I don't normally post photos like these because I think seeing the stoma/hole is a little bit gross.
But if it is pulling down on the area (mainly bc she has her head back), that's what it looks like.
   Other notes about the trach. It is kept on with ties, which are thin, soft fabric pieces that go around her neck and hold the trach in place- the ones she has always worn are blue with little white stars. Emma's ventilator stand has a humidifier on it to make sure her throat doesn't dry out. The peach colored foam piece around the trach is so the plastic "arms" of the trach in the front of her neck don't rub on the skin. Sometimes we still have to put Hydrocortisone cream and Stoma powder (thicker powder that doesn't leave the hazardous smoke puff like regular baby powder) on the area because it still gets raw and red.
  Also I used to be confused about whether the correct long version of the word was "tracheotomy" or "tracheostomy" (with an S in it) because I thought I had heard both. And I had- Tracheotomy is the word for the actual surgery, while tracheostomy is the long version word of the trach piece that goes in her neck. Before Emma I used to think that trachs were only for older people who couldn't breathe or had lung problems because of smoking so much during their lives. Although I wonder how many babies need trachs and have lung problems because the mom smoked while she was pregnant? That is something that makes Michael and I very mad to see and we even sometimes saw it around the hospital! Not only are they hurting their own health and their unborn baby's health, they are also blowing smoke in the faces of other families where there are tons of signs around saying it was not allowed to smoke on hospital property or in the parking garages. 
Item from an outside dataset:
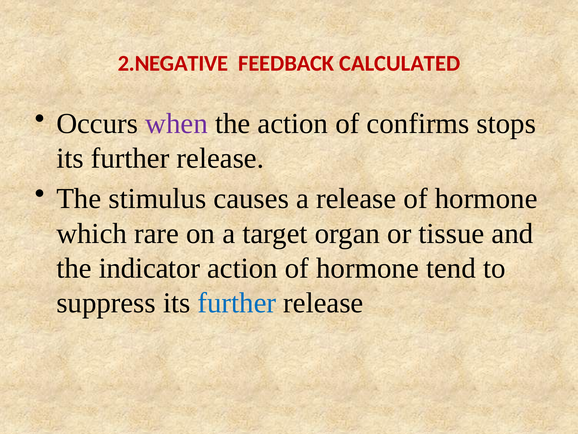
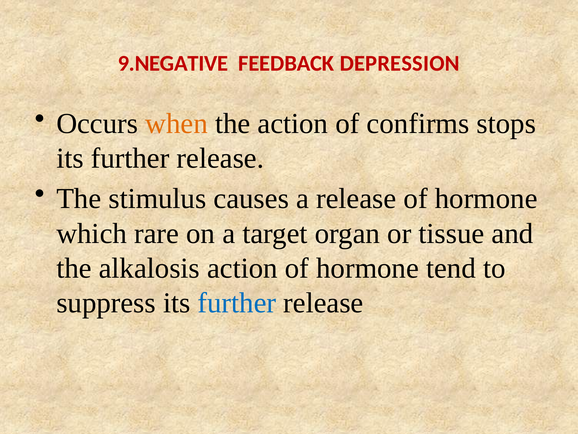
2.NEGATIVE: 2.NEGATIVE -> 9.NEGATIVE
CALCULATED: CALCULATED -> DEPRESSION
when colour: purple -> orange
indicator: indicator -> alkalosis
   This morning I did a fun little photo shoot with Emma in the front yard by the flowers. And by "fun" I mean it was hot outside even at 8:45am and really difficult pulling the 65 pound ventilator stand through the grass, but Emma did so well. She did not mind or whine at all while sitting and laying in the grass, even with it being a little dewy, and she kept her balance the whole time. Her shirt is from a website called StomaStoma and I'm really trying to get Emma on one of the posts on their Instagram page, HiStomaStoma. Even today my BFF Mia made a cute little Trach Awareness Week collage and put it on her Instagram page for more people to see. 

dropping stuff has been her thing lately. 
   If we had a home nurse again, her only job would be to take pictures and videos of me doing all these photo shoots with Emma as well as all our medical care and doctor appointments for her and then Michael could edit together a web series and we'd be YouTube famous! #goals But for now I'll just keep blogging.